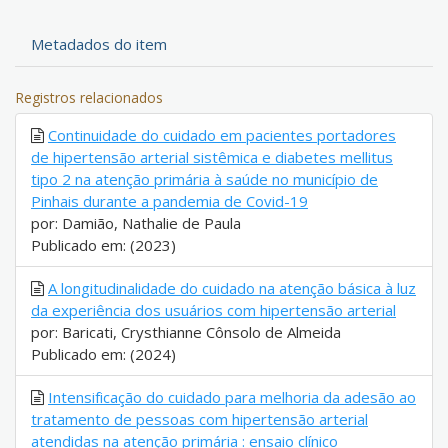
Metadados do item
Registros relacionados
Continuidade do cuidado em pacientes portadores
de hipertensão arterial sistêmica e diabetes mellitus
tipo 2 na atenção primária à saúde no município de
Pinhais durante a pandemia de Covid-19
por: Damião, Nathalie de Paula
Publicado em: (2023)
A longitudinalidade do cuidado na atenção básica à luz
da experiência dos usuários com hipertensão arterial
por: Baricati, Crysthianne Cônsolo de Almeida
Publicado em: (2024)
Intensificação do cuidado para melhoria da adesão ao
tratamento de pessoas com hipertensão arterial
atendidas na atenção primária : ensaio clínico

DIRECTIONS.
Find the line containing "por: Damião, Nathalie de Paula", then output it and every line after it to the end of the data, exactly.

TASK RESPONSE.
por: Damião, Nathalie de Paula
Publicado em: (2023)
A longitudinalidade do cuidado na atenção básica à luz
da experiência dos usuários com hipertensão arterial
por: Baricati, Crysthianne Cônsolo de Almeida
Publicado em: (2024)
Intensificação do cuidado para melhoria da adesão ao
tratamento de pessoas com hipertensão arterial
atendidas na atenção primária : ensaio clínico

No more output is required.